I’m welcoming 2018 with open arms, because I’ve wanted 2017 to be over for a long time. It wasn’t a terrible year, and I won’t look back on it with hatred, but I also can’t think why I would need to look back on it. For the most part, 2017 was a blur. I can’t remember enough about it to comment. I got to travel a lot, which I loved – but I was also unemployed for three months, which I hated. Those two facts are the defining memories of the year. A lot of memories I had of this year, after discussing them with Matt, didn’t actually happen in 2017. I used to time my life based on what show I was on – but even that hasn’t worked this time around – as I can’t remember what shows I did.
Seeing as I can’t attribute much to the past year, I’ve decided 2017 was the year of “meh.”
I don’t know what goals I set myself at the start of this year, because I deleted my blog in the summer (another “meh” moment) and hadn’t written them anywhere else. Let’s assume they related to weight, money, travel and family.
I probably weigh a bit less now than I did at the start of the year. I lost a noticeable amount of weight during an extremely demanding and physical show, but exercise triggered my migraines, so I put a lot back on once the show had finished, when I spent more time lying down. I’m more conscious of the foods I eat now though, and I can see the benefits in my skin, my energy and my mood as a result of the dietary change. My measurements have changed though, even if my weight hasn’t, as I’m currently writing this while wearing a size 12 top – a size I haven’t managed to squeeze into since before I started university!

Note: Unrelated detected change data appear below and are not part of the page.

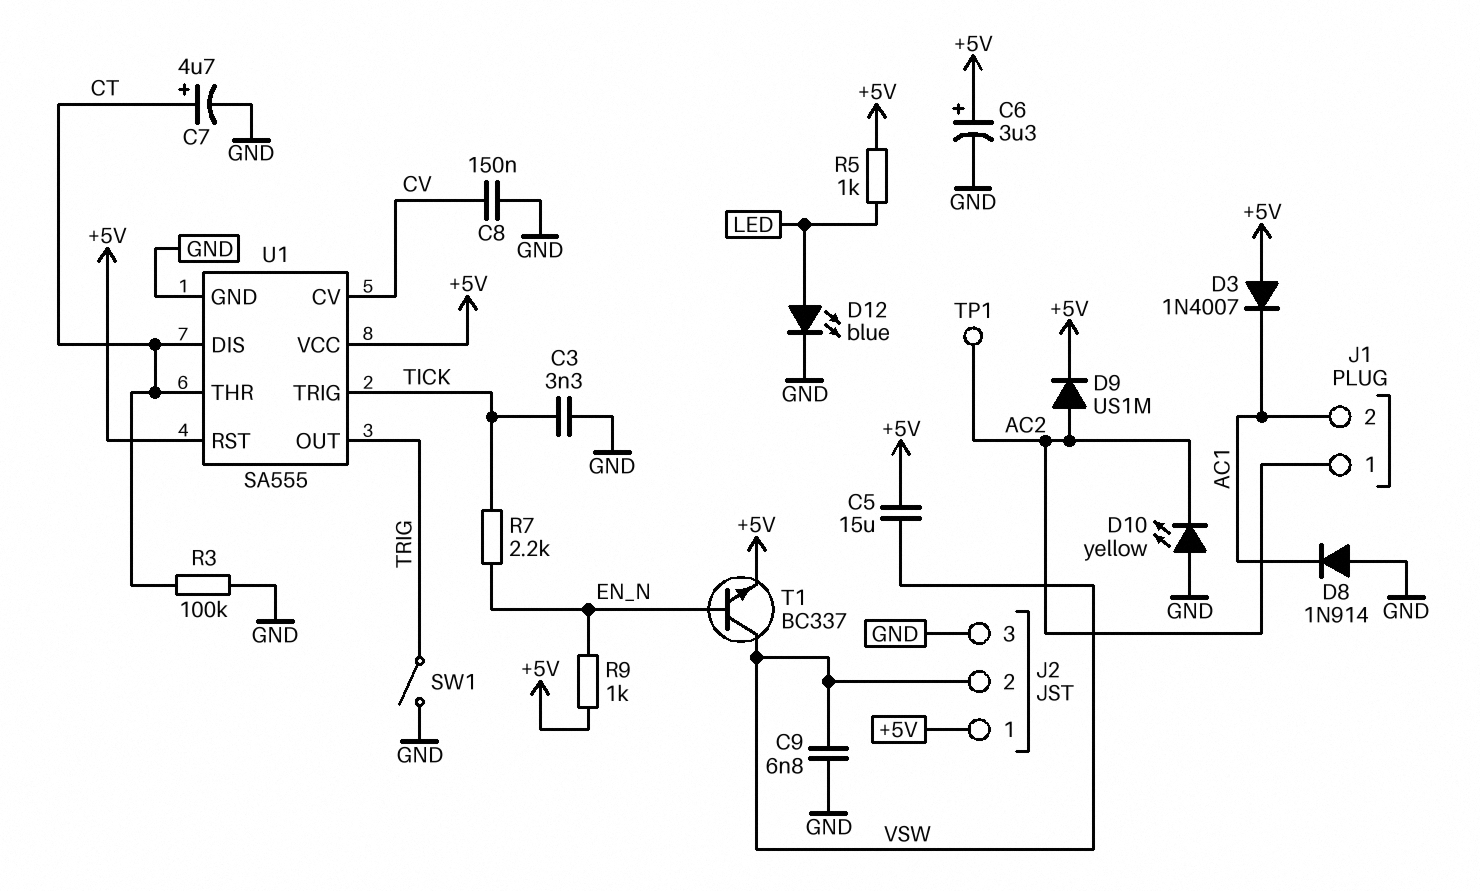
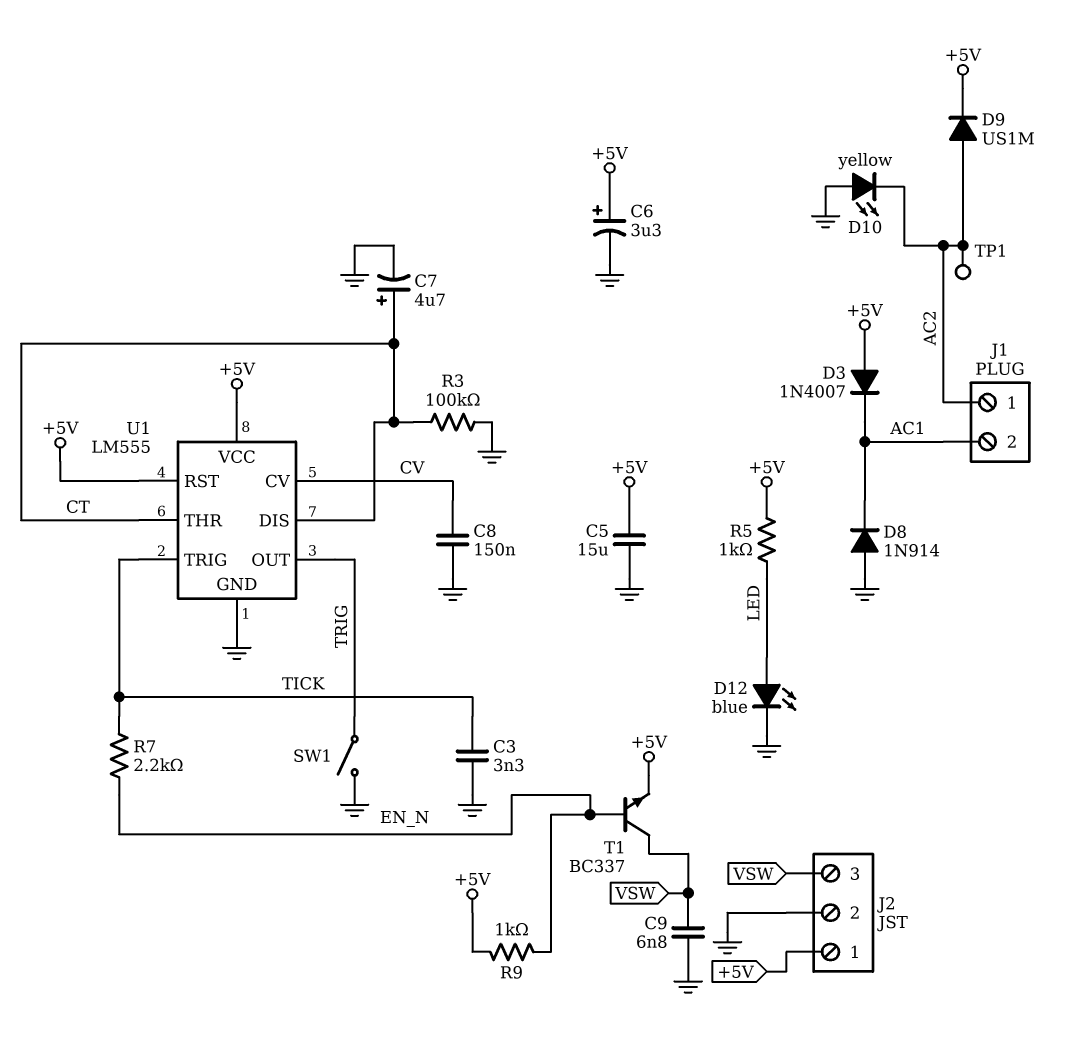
C5: 15uF (+5V, VSW) -> 15uF (+5V, GND)
J2 pin 2: VSW -> GND
J2 pin 3: GND -> VSW
U1: SA555 -> LM555

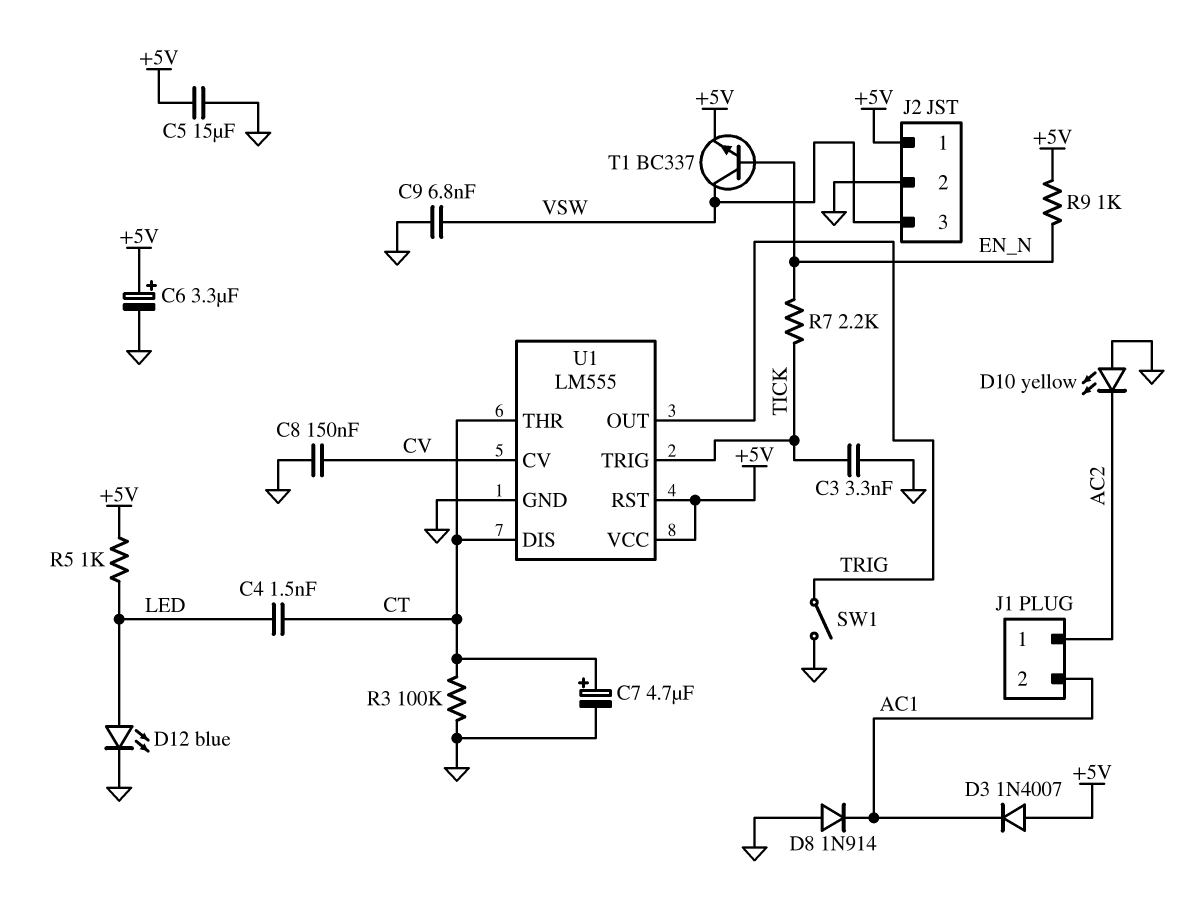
C4: none -> 1.5nF (CT, LED)
D9: diode US1M (A AC2, K +5V) -> none
TP1: test point (AC2) -> none

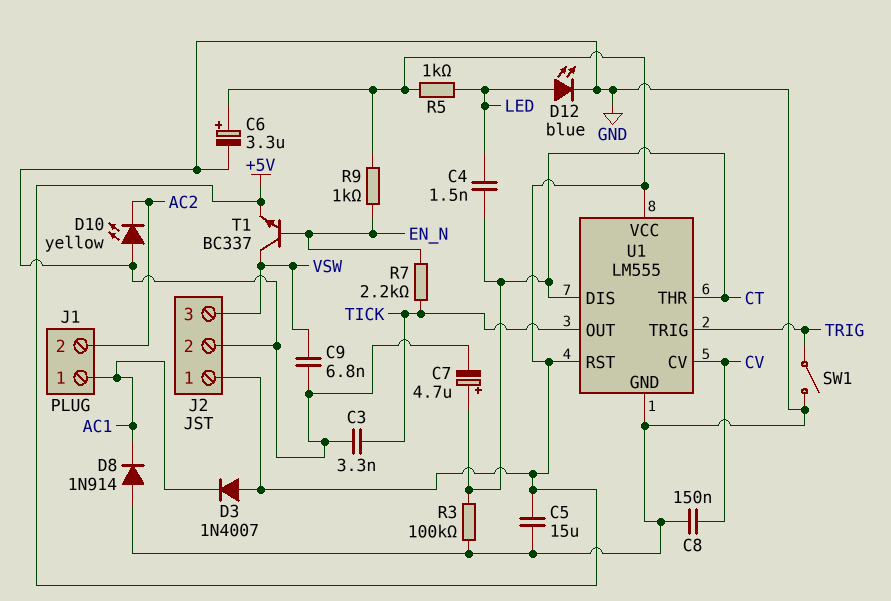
J1 pin 1: AC2 -> AC1
J1 pin 2: AC1 -> AC2
U1 pin OUT: TRIG -> TICK
U1 pin TRIG: TICK -> TRIG

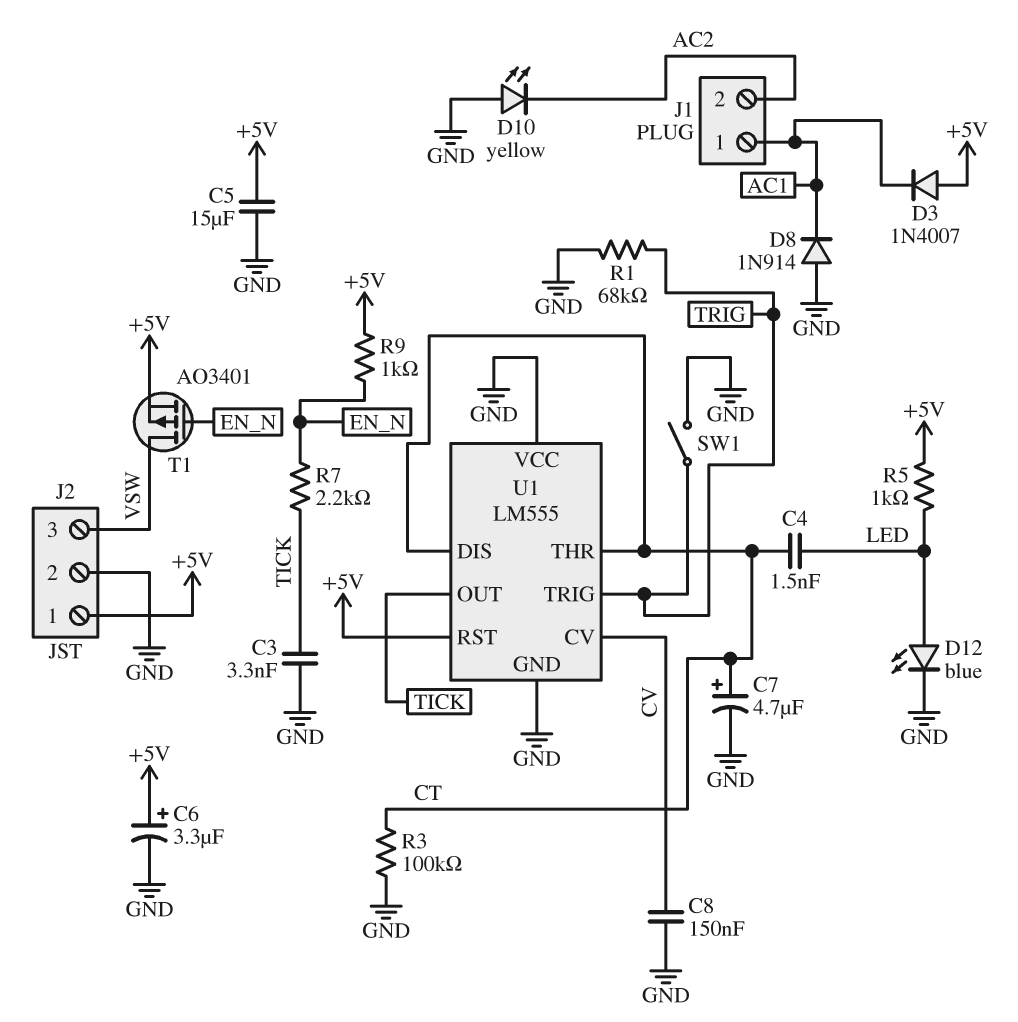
C9: 6.8nF (GND, VSW) -> none
R1: none -> 68k (GND, TRIG)
T1: NPN BC337 (B EN_N, C VSW, E +5V) -> PMOS AO3401 (G EN_N, D VSW, S +5V)
U1 pin VCC: +5V -> GND

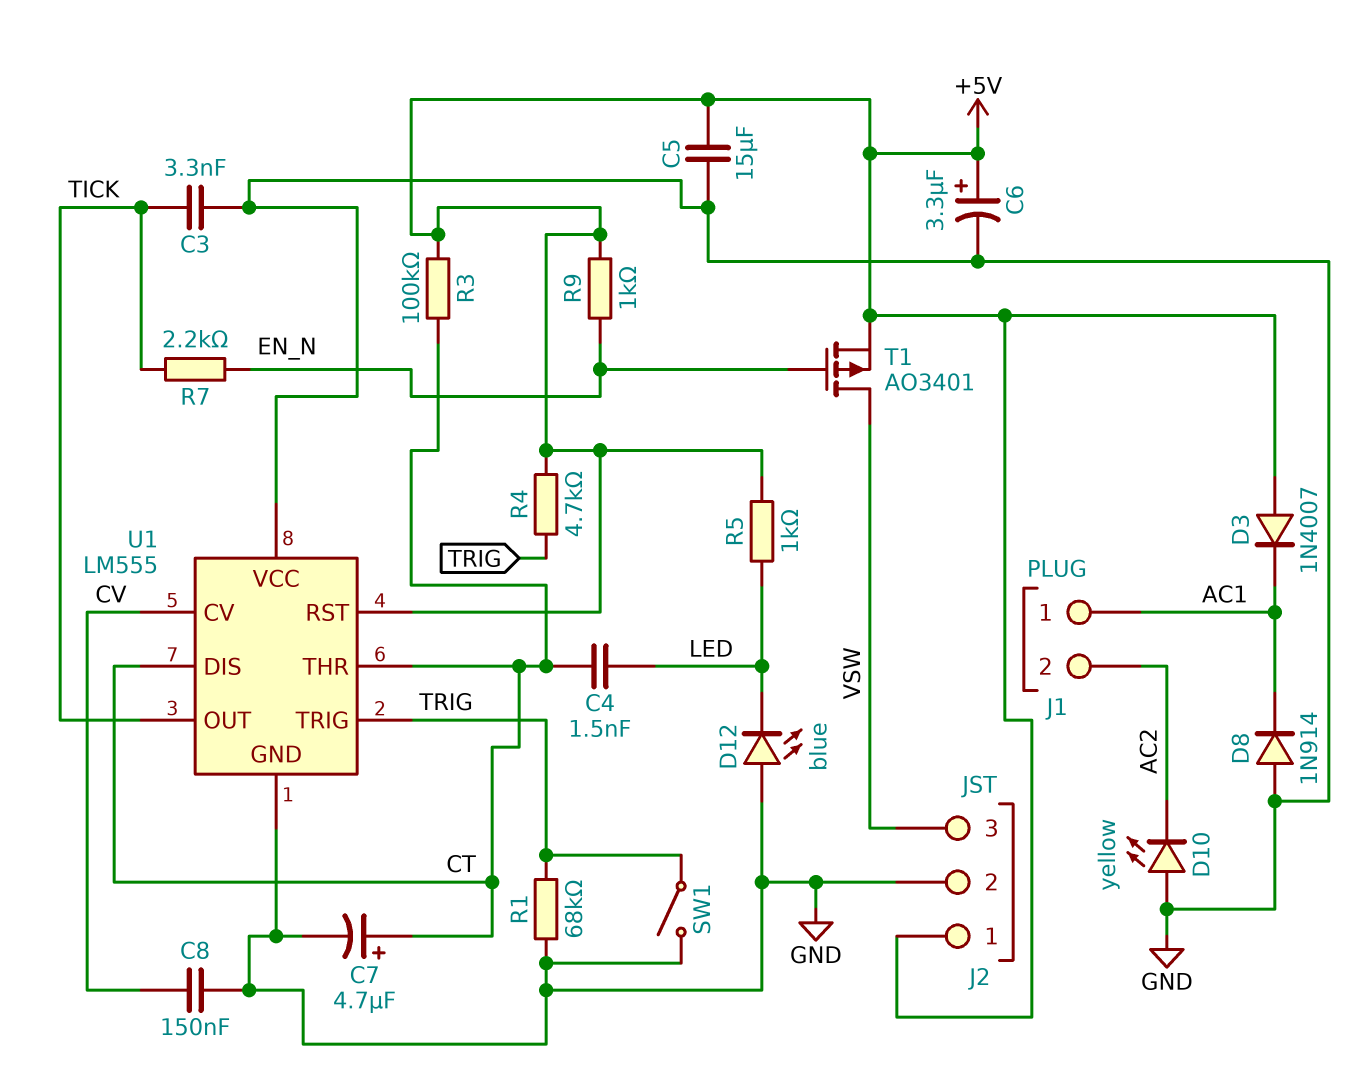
D12: LED blue (A LED, K GND) -> LED blue (A GND, K LED)
R3: 100k (CT, GND) -> 100k (+5V, CT)
R4: none -> 4.7k (+5V, TRIG)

Financially, things started badly and got steadily worse. After having to fork out nearly £6,500 on a tax bill (having only saved £4,000,) I then had three months of unemployment, which I still haven’t got over. I’ve had no time to build savings back up, and at the end of this month I’ll be paying another £1,000 in tax. Me and Matt had hoped to have a mortgage by now, but no such luck.
Finally, on the final day on 2017, my gerbil Rocky died. I’m not too sure what he died of, as he was fine the previous day, playing with Momo as usual. Seeing as Momo is still alive and healthy, and Rocky was showing no signs of ill health whatsoever, I can only assume it was a heart attack or stroke. I’m glad he didn’t suffer, but it was so unexpected. I miss him hugely, but at least Momo is still with us.
On the more positive side, travel has been good. In March, me and Matt visited Barcelona – a trip two years in the making, as we cancelled our first trip due to me getting offered a show. I also got to visit Edinburgh and Bristol while Matt was touring, and while three months off work ruined my monetary goals, it meant I got to spend lots of time with my family and we went on many trips around the north-west. I’ve seen so many sights this year, and for that I am hugely grateful.
2017 brought some unexpected successes too. I started an Etsy shop which sells paper prop templates to people, and even without advertising it, I’ve managed to make a few sales. Once I’ve got ten items up for sale I plan to start advertising, and I’m currently on six. I’d love to be able to start advertising within the first week of 2018!
Work have been very accommodating over some personal things I have going on, so I was able to take a step back from Stage Management, and be stage crew instead for the Christmas show. This meant I was able to work on the show, pushing the set pieces and completing stage cues, without having any major resposibilty (e.g. health and safety, prop repairs, etc.) so I had a very stress free Christmas. On top of being stage crew, though, I was also given a small part in the show – which is something that would have made me cry two or three years ago! I’m on stage three seperate times, and though it’s not something I want to make a habit of, I certainly enjoy it more than I expected!
Finally, my headaches are finally under control. I’ve written a few entries here, but the quick version is that I was suffering from chronic migraines, and after 3 months of tests, I’ve finally been given medication that works. The headaches had a huge impact on my mood, my productivity, my social life and my relationship (on Matt’s odd day off from tour, he’d spend his time at home looking after me) so I’m excited to see how much better 2018 is without headaches stopping me!
2017, as far as life goes, wasn’t a bad year – but when I’m 100 years old, and I’m telling stories to whoever will listen, there certainly won’t be anything from 2017 in those tales. I’m determined not to feel this way at the end of 2018!
How was your year? What were your unexpected successes?